The relevant point here was that I was not coming into that project with the goal of creating “Bayesian p-values.” Rather, I wanted to be able to check the fit of model to data, and this was a way for me to deal with the fact that existing degrees-of-freedom adjustments did not work in my problem.
The other thing I learned when working on thaT project was that a lot of Bayesians didn’t like the idea of model checking at all! They had this bizarre (to me) attitude that, because their models were “subjective,” they didn’t need to be checked. So I leaned hard into the idea that model checking is a core part of Bayesian data analysis. This one example, and the fallout from it, gave me a much clearer sense of data analysis as a Popperian or Lakatosian process, leading to this 2013 article with Shalizi.
In the meantime, though, I started to lose interest in p-values. Model checking was and remains important to me, but I found myself doing it using graphs. Actually, the only examples I can think of where I used hypothesis testing for data analysis were the aforementioned tomography model from the late 1980s (where the null hypothesis was strongly rejected) and the 55,000 residents desperately need your help! example from 2004 (where we learned from a non-rejection of the null). Over the years, I remained aware of issues regarding p-values, and I wrote some articles on the topic, but this was more from theoretical interest or with the goal of better understanding common practice, not with any goal to develop better methods for my own use. This discussion from 2013 of a paper by Greenland and Poole gives a sense of my general thinking.
P.S. Remember, the problems with p-values are not just with p-values.
P.P.S. I thank Sander Greenland for his help with this, even if he does not agree with everything written here.

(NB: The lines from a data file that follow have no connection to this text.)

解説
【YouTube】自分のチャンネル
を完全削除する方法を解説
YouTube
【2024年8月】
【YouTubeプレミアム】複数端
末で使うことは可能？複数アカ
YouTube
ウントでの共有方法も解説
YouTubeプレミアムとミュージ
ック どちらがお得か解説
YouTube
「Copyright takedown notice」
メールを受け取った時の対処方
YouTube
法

P.P.P.S. Sander also reminds me that all the above disagreements are trivial compared to the big issues of people acting as if “not statistically significant” results are confirmations of the null hypothesis and as if “statistically significant” results are confirmations of their preferred alternative. Agreed. Those are the top two big problems related to model checking and hypothesis testing, and then I’d say the third most important problem is people not being willing to check their models or consider what might happen if their assumptions are wrong (both Greenland and Stark have written a lot about that problem, and, as noted above, that was one of my main motivations to doing research on the topic of hypothesis testing).
Compared to those three big issues, the different meanings of p-values are less of a big deal. But they do come up, as all four of the above sorts of p-values are used in serious statistical practice, so I think it’s good to be aware of their differences. Otherwise it’s easy to slip into the attitude that other methods are “wrong,” when they’re just different.